I will start this talk by motivating for the differences between CPS-security and cyber-security. To this end, I will show experimental results on non-invasive sensor spoofing attacks targeting the Anti-lock Brake Systems (ABS) in automobiles. As the need for CPS-security becomes evident, I will focus on a problem known as “secure state estimation.” It aims to estimate the state of a dynamical system when an adversary arbitrarily corrupts a subset of its sensors. Although of critical importance, this problem is NP-hard and combinatorial in nature since the subset of attacked sensors in unknown. I will show that the “secure state estimation” is a special case of a larger class of logic formulas, termed Satisfiability Modulo Convex (SMC) formulas. I will present then a new satisfiability modulo convex procedure that uses a lazy combination of Boolean satisfiability solving and convex programming to provide a satisfying assignment or determine that the formula is unsatisfiable. I will finish by showing, through multiple experimental and simulation results that SMC solvers outperform other techniques when used to solve the secure state estimation problem.
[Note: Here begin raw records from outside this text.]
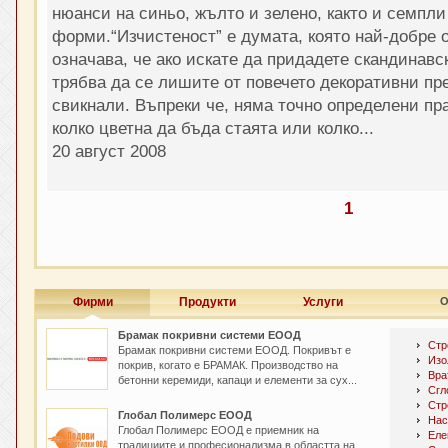
нюанси на синьо, жълто и зелено, както и семп
форми.“Изчистеност” е думата, която най-добре о
означава, че ако искате да придадете скандинавс
трябва да се лишите от повечето декоративни пре
свикнали. Въпреки че, няма точно определени пра
колко цветна да бъда стаята или колко...
20 август 2008
1
Фирми
Продукти
Услуги
О
Брамак покривни системи ЕООД
Стр
Брамак покривни системи ЕООД. Покривът е
Изо
покрив, когато е БРАМАК. Производство на
Вра
бетонни керемиди, капаци и елементи за сух...
Сгл
Стр
Глобал Полимерс ЕООД
Нас
Глобал Полимерс ЕООД е приемник на
Еле
традициите и професионализма в областта на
Yasser Shoukry is a Postdoctoral Scholar at the EECS Department at UC Berkeley, the EE Department at UCLA, and the ESE Department at UPenn. He received the Ph.D. in Electrical Engineering from the University of California at Los Angeles in 2015. Before joining UCLA, he spent four years as an R&D engineer in the industry of automotive embedded systems. His research interests include the design and implementation of secure- and privacy- aware cyber-physical systems and Internet of Things by drawing on tools from formal methods, embedded systems, control theory, and optimization theory.
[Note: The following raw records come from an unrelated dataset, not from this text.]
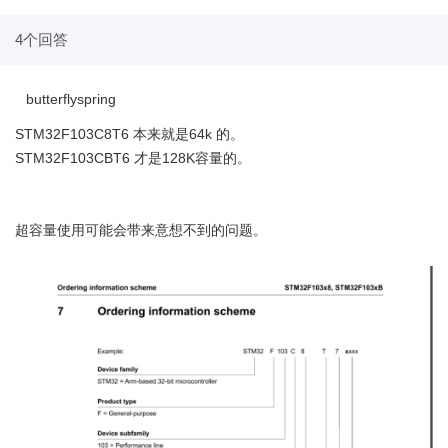
4个回答
butterflyspring
STM32F103C8T6 本来就是64k 的。
STM32F103CBT6 才是128K容量的。
超容量使用可能会带来意想不到的问题。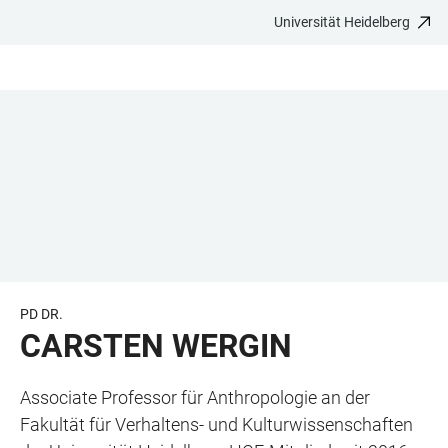
Universität Heidelberg
ZUM
HAUPTNAVIGATION
WEBSEITENSUCHE
LINKS
HAUPTINHALT
ÖFFNEN
ÖFFNEN
ZUR
BARRIEREFREIHEIT
PD DR.
CARSTEN WERGIN
Associate Professor für Anthropologie an der
Fakultät für Verhaltens- und Kulturwissenschaften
Dr. Shoukry is the recipient of the Best Paper Award from the International Conference on Cyber-Physical Systems (ICCPS) in 2016. He is also the recipient of the UCLA EE Distinguished Ph.D. Dissertation Award in 2016, the UCLA Chancellors prize in 2011 and 2012, UCLA EE Graduate Division Fellowship in 2011 and 2012, and the UCLA EE Preliminary Exam Fellowship in 2012. In 2015, Dr. Shoukry led the UCLA/Caltech/CMU team to win the first place in the NSF Early Career Investigators (NSF-ECI) research challenge. His team represented the NSF-ECI in the NIST Global Cities Technology Challenge, an initiative designed to advance the deployment of Internet of Things (IoT) technologies within a smart city.